**What you are asked to do**. What is needed is a word-for-word copy of the lines below from the one with "right eye: (71, 249)" through the one with "nose: (82, 76)", both included, with every picture left out.

**Records provided**.
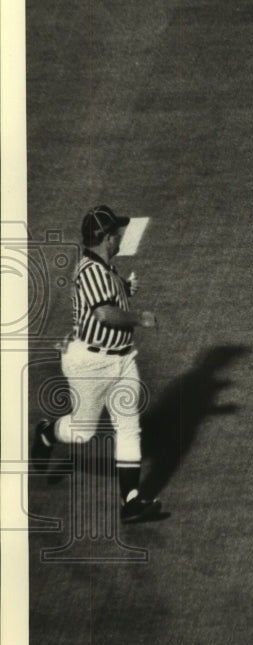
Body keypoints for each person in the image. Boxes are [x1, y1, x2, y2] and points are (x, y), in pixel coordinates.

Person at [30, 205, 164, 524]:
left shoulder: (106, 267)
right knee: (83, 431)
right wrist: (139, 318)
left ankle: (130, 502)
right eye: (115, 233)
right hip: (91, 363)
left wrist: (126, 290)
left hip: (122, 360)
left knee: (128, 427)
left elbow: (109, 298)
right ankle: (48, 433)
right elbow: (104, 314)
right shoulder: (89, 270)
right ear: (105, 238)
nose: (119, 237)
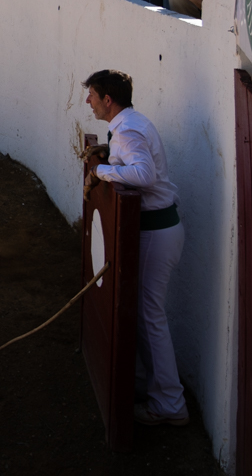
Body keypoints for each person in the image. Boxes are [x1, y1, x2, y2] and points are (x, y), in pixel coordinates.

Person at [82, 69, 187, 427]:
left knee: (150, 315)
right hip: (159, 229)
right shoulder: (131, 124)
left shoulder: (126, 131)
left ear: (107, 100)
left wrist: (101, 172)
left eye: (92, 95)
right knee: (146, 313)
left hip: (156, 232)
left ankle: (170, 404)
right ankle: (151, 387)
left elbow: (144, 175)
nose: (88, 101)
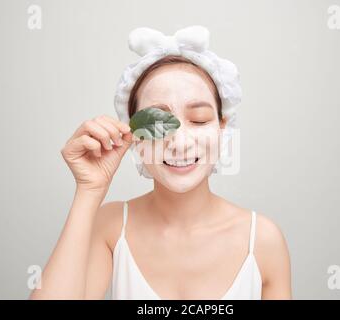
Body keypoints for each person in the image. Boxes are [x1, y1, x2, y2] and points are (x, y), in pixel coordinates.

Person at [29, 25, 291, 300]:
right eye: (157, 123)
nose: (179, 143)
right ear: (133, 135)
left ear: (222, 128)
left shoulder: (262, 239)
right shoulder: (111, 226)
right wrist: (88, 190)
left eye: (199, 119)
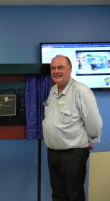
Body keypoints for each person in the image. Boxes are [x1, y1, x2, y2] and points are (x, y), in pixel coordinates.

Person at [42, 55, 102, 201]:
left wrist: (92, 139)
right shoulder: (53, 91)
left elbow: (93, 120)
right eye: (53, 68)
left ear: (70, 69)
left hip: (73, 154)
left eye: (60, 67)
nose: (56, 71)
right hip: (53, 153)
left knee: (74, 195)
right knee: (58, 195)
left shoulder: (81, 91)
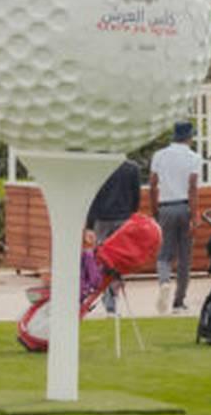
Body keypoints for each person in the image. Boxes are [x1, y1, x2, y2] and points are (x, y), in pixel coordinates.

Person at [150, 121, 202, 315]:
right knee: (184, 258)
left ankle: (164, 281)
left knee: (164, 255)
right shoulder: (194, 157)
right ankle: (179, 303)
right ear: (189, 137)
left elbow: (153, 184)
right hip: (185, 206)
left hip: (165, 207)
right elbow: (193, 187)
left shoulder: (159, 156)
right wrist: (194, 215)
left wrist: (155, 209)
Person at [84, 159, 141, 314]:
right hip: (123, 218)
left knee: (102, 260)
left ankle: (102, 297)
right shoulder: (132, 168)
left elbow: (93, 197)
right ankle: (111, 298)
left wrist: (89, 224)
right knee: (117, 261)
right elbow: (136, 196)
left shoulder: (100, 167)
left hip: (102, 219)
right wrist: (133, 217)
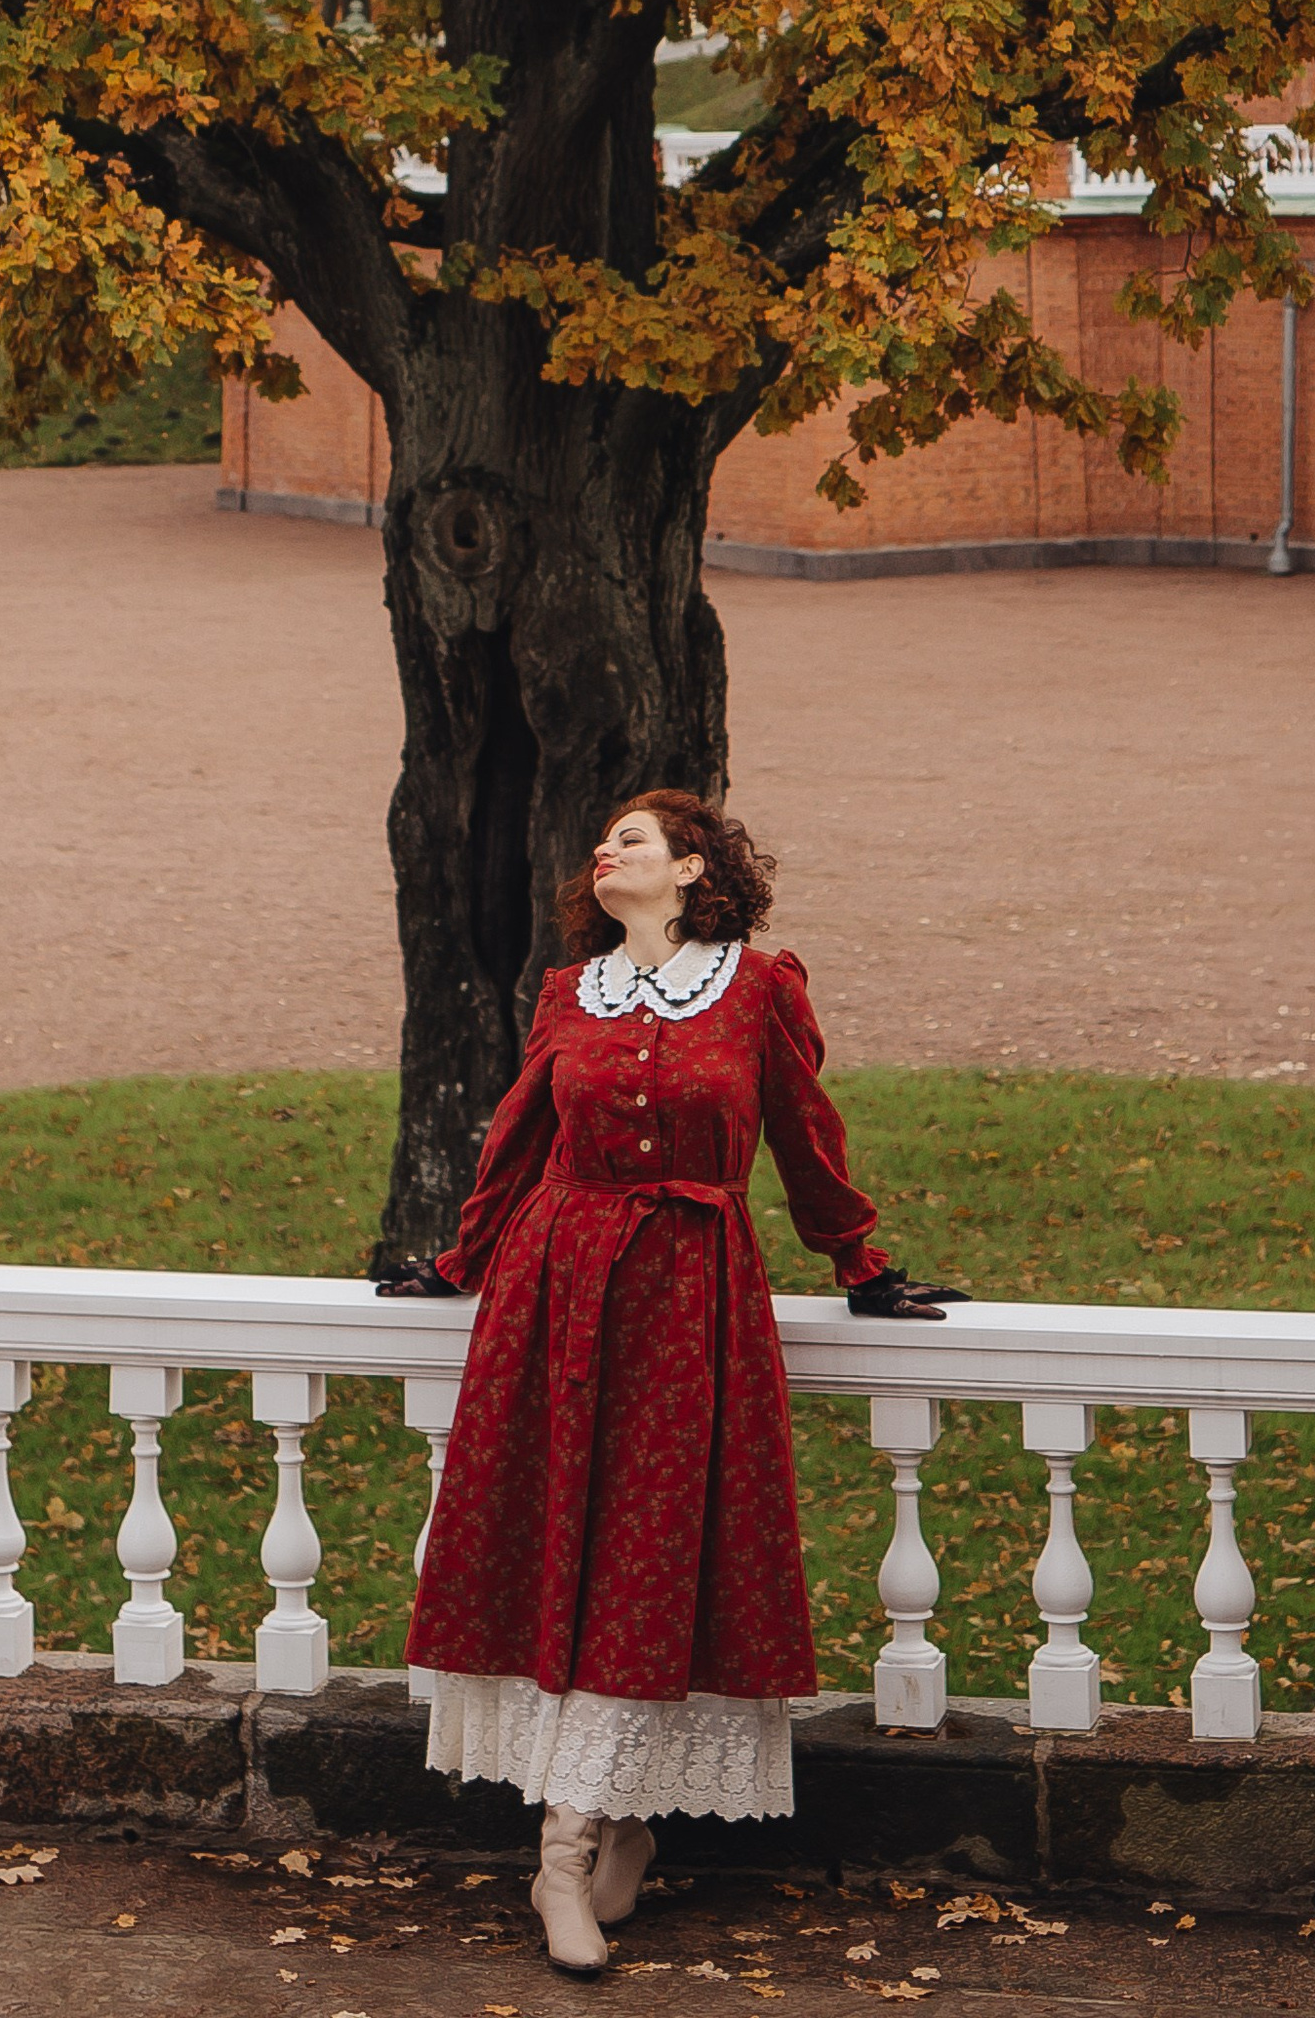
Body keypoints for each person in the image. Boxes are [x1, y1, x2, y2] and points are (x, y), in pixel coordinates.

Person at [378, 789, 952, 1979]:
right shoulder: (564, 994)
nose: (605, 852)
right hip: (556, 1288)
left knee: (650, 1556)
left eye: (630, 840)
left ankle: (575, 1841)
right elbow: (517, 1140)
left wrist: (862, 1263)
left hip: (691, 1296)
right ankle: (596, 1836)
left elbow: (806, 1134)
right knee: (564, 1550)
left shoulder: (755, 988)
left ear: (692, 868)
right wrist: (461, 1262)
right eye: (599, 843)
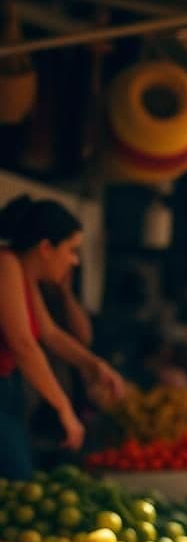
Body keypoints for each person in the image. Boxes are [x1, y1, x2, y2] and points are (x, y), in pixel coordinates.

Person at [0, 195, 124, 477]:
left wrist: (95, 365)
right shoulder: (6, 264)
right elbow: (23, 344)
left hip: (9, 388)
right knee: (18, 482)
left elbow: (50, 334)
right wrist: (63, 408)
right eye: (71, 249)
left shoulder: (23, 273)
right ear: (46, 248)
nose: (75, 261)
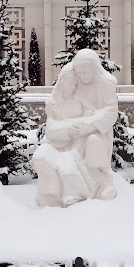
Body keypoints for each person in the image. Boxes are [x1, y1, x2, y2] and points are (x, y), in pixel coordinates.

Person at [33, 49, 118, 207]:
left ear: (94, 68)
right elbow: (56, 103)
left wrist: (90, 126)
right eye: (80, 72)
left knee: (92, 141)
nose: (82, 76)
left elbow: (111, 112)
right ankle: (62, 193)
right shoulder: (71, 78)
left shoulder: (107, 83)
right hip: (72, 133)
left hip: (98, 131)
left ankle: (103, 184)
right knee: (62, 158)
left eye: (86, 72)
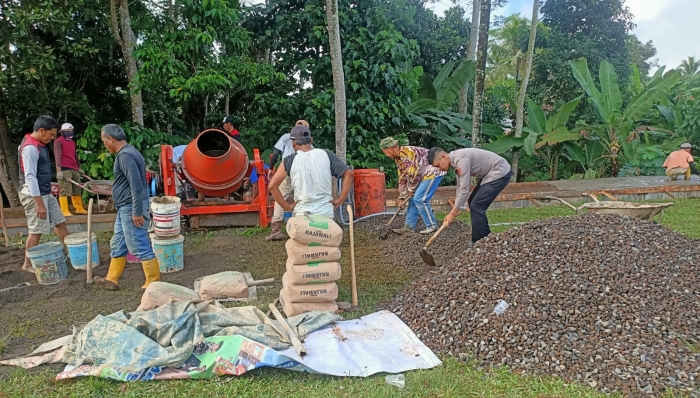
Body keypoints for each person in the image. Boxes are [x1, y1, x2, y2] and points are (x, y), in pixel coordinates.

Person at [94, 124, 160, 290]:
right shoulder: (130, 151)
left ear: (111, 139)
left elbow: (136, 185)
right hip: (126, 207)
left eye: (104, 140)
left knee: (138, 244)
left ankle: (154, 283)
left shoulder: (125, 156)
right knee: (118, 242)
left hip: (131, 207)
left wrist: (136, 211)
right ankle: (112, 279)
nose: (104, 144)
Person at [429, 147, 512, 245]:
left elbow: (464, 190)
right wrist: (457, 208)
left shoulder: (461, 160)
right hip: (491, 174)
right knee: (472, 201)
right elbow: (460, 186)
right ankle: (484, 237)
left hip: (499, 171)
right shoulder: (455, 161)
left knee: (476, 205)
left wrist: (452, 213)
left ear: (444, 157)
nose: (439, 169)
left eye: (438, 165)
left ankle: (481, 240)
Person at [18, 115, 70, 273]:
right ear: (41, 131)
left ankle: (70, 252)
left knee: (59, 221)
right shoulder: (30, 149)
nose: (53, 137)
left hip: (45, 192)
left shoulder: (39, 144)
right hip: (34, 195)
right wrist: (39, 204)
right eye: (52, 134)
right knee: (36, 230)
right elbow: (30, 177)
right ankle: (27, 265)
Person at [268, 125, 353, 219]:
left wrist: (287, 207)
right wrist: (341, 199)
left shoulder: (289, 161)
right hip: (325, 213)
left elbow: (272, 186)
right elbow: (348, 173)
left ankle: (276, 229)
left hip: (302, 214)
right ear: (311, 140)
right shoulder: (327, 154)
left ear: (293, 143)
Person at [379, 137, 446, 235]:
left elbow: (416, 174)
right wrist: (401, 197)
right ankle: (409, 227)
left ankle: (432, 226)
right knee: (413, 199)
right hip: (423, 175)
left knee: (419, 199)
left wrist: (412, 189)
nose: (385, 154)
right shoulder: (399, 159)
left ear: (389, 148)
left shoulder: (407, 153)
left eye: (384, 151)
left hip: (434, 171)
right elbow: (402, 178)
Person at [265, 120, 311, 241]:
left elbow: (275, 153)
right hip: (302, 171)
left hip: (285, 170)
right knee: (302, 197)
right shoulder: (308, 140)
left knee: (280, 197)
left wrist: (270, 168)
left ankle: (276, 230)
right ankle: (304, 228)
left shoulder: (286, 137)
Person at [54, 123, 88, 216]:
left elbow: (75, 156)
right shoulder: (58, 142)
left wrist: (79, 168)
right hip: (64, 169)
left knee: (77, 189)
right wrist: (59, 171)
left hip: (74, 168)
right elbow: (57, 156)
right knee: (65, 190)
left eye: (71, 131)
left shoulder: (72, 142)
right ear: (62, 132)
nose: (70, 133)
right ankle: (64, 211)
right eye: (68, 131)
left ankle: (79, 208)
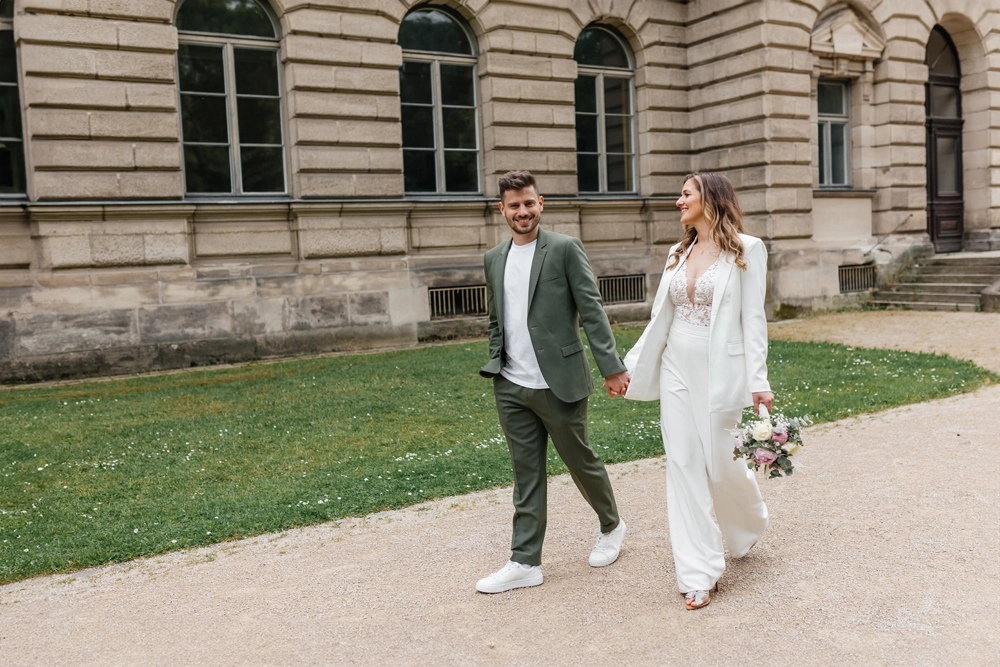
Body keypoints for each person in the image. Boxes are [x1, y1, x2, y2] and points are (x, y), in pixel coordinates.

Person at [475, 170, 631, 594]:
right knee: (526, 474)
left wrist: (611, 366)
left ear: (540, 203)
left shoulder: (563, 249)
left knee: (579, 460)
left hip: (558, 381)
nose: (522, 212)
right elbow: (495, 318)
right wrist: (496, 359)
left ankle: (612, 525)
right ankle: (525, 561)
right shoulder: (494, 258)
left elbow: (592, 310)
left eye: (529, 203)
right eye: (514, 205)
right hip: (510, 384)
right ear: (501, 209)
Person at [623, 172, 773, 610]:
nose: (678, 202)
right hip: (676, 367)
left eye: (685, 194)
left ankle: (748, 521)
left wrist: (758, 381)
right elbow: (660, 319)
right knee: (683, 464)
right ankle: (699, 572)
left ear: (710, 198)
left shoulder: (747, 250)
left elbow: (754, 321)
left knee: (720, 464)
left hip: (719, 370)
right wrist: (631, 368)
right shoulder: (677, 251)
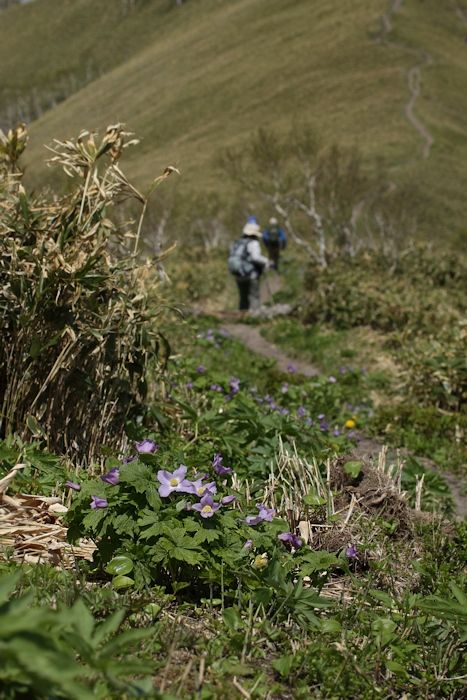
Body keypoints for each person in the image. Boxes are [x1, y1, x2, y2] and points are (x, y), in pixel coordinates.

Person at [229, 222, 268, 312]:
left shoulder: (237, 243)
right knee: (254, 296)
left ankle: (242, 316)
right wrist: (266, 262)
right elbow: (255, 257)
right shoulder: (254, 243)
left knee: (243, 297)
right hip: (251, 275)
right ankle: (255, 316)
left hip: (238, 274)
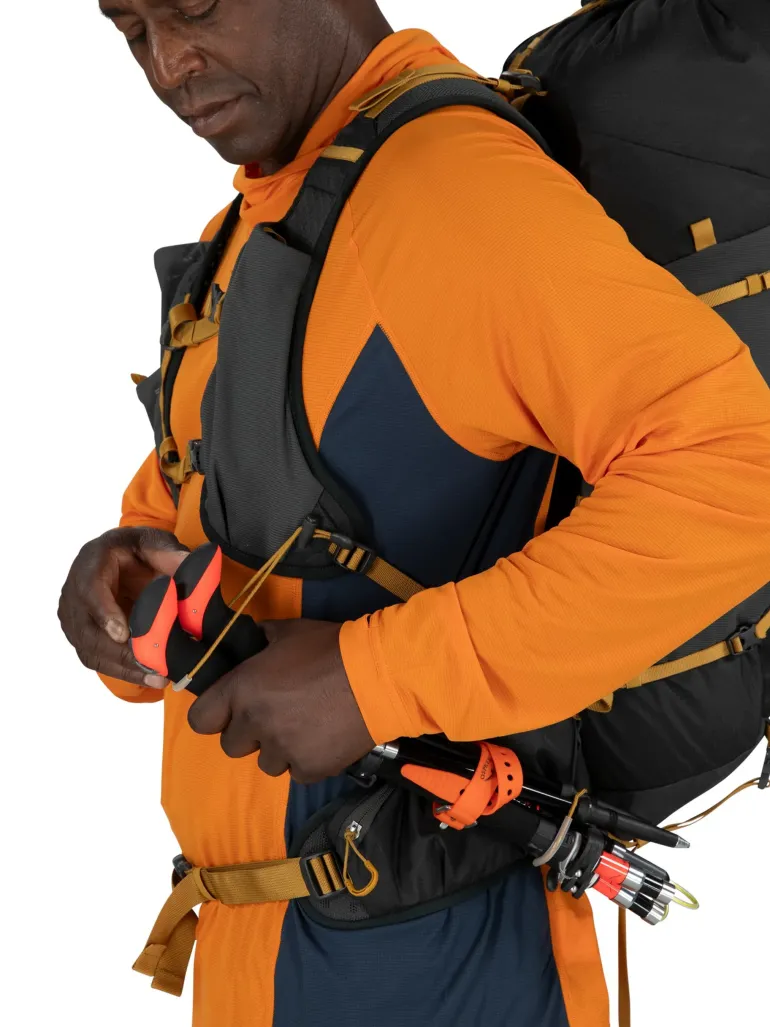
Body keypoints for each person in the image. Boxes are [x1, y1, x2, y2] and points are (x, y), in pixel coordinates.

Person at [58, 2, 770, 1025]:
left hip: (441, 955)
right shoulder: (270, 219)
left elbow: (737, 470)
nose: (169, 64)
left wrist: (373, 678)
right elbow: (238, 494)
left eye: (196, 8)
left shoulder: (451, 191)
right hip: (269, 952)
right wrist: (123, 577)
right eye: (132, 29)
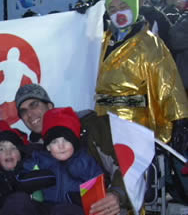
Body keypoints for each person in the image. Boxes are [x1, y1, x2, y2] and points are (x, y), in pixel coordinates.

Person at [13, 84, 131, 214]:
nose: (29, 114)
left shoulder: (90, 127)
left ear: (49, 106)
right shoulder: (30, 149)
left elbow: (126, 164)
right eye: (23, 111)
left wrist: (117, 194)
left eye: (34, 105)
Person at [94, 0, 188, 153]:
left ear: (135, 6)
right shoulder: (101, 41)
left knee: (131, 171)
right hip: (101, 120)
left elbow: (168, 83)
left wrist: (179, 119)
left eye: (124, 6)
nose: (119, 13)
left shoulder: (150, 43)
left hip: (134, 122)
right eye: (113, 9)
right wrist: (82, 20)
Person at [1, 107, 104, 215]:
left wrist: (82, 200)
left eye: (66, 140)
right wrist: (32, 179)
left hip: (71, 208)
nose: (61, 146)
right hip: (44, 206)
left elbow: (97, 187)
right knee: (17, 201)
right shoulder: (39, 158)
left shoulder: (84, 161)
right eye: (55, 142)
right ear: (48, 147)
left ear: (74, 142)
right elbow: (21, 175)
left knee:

**Answer to the problem**.
right eye: (71, 249)
left shoulder: (23, 273)
right ear: (46, 248)
nose: (75, 261)
Body keypoints for each person in the image. Boxes are [x1, y1, x2, y2] and points are (x, y), in pixel coordinates.

Person at [33, 49, 118, 207]:
left ear: (94, 68)
right elbow: (56, 103)
left wrist: (90, 126)
right eye: (80, 72)
left knee: (92, 141)
nose: (82, 76)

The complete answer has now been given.